GIVEN TEXT -
Now there are a number of art projects that are exactly about the
opposite: Getting rid of the data instead of adding new on the the net.
Do you think that this has only to do with the fact that the net has
grown so much, or do you see any "deeper" reasons for this development?
Mark Napier: I see it as a logical progression. People didn't think
about being deluged with Spam back when the internet was populated
mostly by academics and a handfull of intrepid explorers. With the
growth of the net more people are promoting themselves and their
businesses, and the obvious way to do that is through email and
newsgroups. So the focus shifts from gathering information to filtering
out the noise.
Also, when taken out of context digital text can be fascinating to look
at. The Landfill is not really about "getting rid of the data." It's
more about drawing attention to this electronic, textual, digital
"stuff"–take it out of it's normal context and really look at it. As a
thing in itself this textual information can be beautiful. When you
layer it upon itself you get a whole other effect. The juxtapositions of
images, text, phrases, ads, spam, links, forms add up to a constantly
changing, evolving soup of ideas.
TB: Is this project a critique of the information overflow a la Neil
Postman, or would you describe your approach rather as ironic and
playful?
MN: Playful, definitely. I enjoy the random and unpredictable nature of
a project that is driven by the viewers. Anybody can contribute to the
Landfill, and everyone brings their own ideas to the piece. Some people
contribute their own digital artwork, some people have added Flash
animations, simple interactive games, others link to their homepages, or
clean out their email inboxes.
TB: You've been working on the net for quite some time. Did you
experiment with other electronic or digital media before?
MN: I used to paint. The nice thing about painting and sculpture is that
those art forms don't crash. Netscape has a lot of potential, but the
bugs and version incompatibilities are a real hassle.
TB: How long have you been working on the net, and how did you get
"there" from being a painter?
MN: I have a BFA in painting. A BFA is basically a license to starve, so
when I got out of school I needed income, and hooked up with some
friends who were working in PC consulting. That was 1984 and PCs were
just starting to be used as business computers. I learned some
programming and found that I enjoyed the creativity of designing
programs and user interfaces. Software design has a very sculptural
quality. Good software design has an architectural beauty to it, just
like a well designed building. So I was hooked, and later learned C and
C++ as well as several database languages.
I worked part-time so that I could still paint. I got my first internet
account in July 1995, put some of my paintings on my homepage, and then
realized that this medium was completely seperate from painting. Just
scanning the images changed their nature, and of course I could create
so many effects with Photoshop that the original painting no longer
existed by the time I posted the image on my site. A few weeks later I
took down all the paintings and started playing with HTML to see what I
could get it to do. I experimented in hypertext "essays" (for want of a
better word) like Chicken Wire Mother and the Distorted Barbie, before I
got into a much more painterly, interactive approach, like what I'm
doing now in POTATOLAND (Gallery1 for instance).
I haven't painted since summer of 95.

ACTION ITEM A -
Answer these from the interview:
(i) In what month and year did Mark Napier get a first internet account?
(ii) What degree does Mark Napier hold?
(iii) In what year did Mark Napier start working with friends in PC consulting?

GIVEN RECORDS -
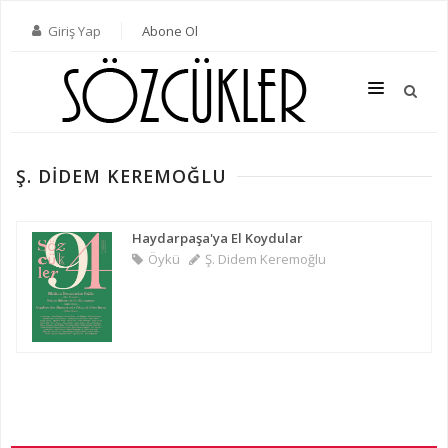
Giriş Yap
Abone Ol
Ş. DIDEM KEREMOĞLU
SON SAYI
TÜM SAYILAR
Haydarpaşa'ya El Koydular
Öykü
Ş. Didem Keremoğlu
KATEGORILER
YAZARLAR
ABONE OL
KITAPLAR
İLETIŞIM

ACTION ITEM B - Repeat every line of the entry above word for word, leaving out the picture.

ANSWER SPACE A -
(i) July 1995
(ii) A BFA in painting
(iii) 1984

ANSWER SPACE B -
Giriş Yap
Abone Ol
Ş. DIDEM KEREMOĞLU
SON SAYI
TÜM SAYILAR
Haydarpaşa'ya El Koydular
Öykü
Ş. Didem Keremoğlu
KATEGORILER
YAZARLAR
ABONE OL
KITAPLAR
İLETIŞIM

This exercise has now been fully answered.